Why is this important

Behavioral health care involves sensitive personal information and critical treatment decisions that significantly impact patient outcomes and autonomy. As AI adoption accelerates in healthcare, safeguards are needed to prevent algorithmic bias, inappropriate automation of clinical judgments, or privacy violations in mental health treatment. This legislation addresses a gap where AI use in behavioral health may outpace regulatory frameworks designed to protect patients.
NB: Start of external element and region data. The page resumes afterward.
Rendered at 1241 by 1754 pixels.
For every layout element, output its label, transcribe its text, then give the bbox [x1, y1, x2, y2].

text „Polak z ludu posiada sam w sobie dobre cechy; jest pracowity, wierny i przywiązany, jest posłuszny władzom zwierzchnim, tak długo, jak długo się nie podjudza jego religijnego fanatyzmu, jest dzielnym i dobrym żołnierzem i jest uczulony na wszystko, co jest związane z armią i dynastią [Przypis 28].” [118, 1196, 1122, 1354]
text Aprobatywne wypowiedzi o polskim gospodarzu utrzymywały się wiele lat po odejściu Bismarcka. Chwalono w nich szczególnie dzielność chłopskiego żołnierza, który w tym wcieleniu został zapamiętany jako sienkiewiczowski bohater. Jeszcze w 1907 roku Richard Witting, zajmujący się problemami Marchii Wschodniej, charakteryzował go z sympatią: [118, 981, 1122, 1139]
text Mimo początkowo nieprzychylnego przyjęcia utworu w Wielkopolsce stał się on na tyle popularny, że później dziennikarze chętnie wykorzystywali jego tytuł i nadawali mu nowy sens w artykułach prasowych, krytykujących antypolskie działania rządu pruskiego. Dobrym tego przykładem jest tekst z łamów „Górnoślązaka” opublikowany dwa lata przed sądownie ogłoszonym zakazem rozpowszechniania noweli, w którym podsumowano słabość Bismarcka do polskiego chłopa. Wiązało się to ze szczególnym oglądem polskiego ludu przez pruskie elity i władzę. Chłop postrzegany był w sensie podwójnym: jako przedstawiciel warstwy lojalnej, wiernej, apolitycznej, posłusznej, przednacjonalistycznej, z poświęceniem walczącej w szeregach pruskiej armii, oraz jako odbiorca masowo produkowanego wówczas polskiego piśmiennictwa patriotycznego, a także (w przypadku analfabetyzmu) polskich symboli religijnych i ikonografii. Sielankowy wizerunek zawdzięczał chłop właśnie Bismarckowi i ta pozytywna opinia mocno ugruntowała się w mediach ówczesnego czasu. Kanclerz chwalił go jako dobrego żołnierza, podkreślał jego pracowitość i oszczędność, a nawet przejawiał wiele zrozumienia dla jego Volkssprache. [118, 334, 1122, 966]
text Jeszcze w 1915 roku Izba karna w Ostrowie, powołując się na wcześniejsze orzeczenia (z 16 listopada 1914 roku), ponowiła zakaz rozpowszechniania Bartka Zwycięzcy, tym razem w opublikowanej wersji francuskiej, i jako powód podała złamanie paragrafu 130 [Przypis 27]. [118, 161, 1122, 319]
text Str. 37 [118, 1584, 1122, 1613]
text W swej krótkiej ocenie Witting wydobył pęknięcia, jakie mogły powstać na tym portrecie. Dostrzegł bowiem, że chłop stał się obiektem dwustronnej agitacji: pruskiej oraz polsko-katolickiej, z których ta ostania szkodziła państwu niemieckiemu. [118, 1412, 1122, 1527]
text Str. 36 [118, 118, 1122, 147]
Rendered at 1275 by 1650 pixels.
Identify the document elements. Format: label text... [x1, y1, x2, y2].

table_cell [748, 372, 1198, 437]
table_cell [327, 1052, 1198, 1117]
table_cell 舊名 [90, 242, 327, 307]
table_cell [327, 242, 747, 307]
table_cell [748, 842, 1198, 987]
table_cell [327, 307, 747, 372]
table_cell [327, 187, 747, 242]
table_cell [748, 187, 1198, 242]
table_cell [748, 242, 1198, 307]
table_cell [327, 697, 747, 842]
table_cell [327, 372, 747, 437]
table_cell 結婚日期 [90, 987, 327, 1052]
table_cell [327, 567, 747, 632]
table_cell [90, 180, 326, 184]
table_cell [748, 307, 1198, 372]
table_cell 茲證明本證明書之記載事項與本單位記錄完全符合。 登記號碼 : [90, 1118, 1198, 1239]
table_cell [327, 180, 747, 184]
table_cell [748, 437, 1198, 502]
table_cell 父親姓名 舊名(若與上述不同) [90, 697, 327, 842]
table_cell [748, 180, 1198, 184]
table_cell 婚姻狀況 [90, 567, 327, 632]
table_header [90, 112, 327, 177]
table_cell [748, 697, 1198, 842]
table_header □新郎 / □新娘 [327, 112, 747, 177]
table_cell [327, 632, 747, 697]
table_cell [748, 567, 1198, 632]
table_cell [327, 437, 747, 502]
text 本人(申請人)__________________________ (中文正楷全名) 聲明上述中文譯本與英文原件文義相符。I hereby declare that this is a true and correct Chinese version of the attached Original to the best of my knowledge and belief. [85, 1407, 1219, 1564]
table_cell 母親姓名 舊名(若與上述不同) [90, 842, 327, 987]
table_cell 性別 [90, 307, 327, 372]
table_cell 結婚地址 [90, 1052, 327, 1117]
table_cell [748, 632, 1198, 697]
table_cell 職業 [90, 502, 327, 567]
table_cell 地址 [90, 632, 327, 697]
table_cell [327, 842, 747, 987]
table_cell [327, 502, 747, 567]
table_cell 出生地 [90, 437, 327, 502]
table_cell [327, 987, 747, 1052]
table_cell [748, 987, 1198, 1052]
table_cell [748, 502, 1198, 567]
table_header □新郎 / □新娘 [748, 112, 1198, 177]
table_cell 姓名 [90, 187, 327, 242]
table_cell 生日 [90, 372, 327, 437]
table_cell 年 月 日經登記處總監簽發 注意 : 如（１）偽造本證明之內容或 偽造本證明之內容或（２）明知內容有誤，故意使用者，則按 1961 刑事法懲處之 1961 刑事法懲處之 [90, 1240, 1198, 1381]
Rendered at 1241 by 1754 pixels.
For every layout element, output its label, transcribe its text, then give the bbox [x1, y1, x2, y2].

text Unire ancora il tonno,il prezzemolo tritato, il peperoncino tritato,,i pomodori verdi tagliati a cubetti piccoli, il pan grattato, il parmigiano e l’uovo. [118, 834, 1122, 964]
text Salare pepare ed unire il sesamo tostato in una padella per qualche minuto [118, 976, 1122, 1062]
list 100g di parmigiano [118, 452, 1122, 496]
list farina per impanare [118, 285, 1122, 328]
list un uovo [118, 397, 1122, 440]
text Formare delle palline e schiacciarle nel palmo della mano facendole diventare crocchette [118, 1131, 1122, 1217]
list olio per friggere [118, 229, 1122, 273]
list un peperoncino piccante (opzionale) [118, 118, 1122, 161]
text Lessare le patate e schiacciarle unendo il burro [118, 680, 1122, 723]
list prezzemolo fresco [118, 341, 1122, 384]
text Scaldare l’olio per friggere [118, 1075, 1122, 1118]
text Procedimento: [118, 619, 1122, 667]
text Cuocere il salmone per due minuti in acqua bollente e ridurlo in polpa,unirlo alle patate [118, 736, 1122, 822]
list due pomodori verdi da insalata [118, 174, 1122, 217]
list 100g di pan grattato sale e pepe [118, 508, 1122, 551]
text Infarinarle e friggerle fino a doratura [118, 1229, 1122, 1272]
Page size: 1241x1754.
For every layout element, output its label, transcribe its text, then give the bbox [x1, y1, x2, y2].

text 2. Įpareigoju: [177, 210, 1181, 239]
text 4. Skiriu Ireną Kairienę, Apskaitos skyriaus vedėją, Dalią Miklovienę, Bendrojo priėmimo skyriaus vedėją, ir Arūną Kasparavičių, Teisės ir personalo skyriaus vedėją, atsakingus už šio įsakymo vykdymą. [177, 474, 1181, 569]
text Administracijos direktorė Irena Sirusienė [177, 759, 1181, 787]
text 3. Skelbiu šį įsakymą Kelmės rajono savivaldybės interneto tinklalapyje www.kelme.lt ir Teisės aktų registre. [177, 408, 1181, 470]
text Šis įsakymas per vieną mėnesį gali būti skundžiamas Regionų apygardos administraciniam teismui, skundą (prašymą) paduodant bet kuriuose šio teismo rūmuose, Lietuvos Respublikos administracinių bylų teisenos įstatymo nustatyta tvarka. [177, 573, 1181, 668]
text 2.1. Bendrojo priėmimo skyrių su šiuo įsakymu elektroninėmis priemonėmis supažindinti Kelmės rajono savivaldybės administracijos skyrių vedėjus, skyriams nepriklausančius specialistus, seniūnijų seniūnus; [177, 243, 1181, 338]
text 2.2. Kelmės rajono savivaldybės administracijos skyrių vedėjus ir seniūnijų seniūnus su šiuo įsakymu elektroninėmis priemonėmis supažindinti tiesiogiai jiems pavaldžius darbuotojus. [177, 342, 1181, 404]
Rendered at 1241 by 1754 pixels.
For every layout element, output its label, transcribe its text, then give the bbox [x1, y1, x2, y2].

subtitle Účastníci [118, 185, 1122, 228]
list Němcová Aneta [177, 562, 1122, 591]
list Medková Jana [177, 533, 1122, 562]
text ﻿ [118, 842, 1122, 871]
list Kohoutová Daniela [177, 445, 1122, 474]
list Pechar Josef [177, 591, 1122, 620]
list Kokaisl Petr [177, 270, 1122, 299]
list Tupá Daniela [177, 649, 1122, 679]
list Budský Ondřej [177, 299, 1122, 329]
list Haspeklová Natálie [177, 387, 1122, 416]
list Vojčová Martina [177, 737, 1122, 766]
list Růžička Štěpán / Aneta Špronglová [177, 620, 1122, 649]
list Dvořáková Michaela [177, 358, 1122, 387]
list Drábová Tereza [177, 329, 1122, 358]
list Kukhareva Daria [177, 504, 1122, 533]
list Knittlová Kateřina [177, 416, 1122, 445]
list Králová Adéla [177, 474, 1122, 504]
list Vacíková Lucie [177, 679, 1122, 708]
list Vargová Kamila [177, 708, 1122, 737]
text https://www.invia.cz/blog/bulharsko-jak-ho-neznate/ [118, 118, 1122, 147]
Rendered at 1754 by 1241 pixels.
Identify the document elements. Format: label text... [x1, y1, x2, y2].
Potential points of contention

  • Definitional clarity: The bill's specific prohibitions on AI use remain unclear without full text; overly broad restrictions could limit beneficial AI applications like scheduling or administrative tasks, while narrow definitions might miss genuine risks
  • Healthcare provider burden: Implementation costs and compliance complexity for mental health practitioners, particularly small practices, could strain already resource-limited behavioral health sectors
  • Interstate and competitive concerns: Maryland-specific restrictions might disadvantage in-state providers against out-of-state telehealth competitors operating under different regulatory regimes, or create compliance challenges for multi-state healthcare systems

Compiled from official sources — confirm details with the bill’s official record.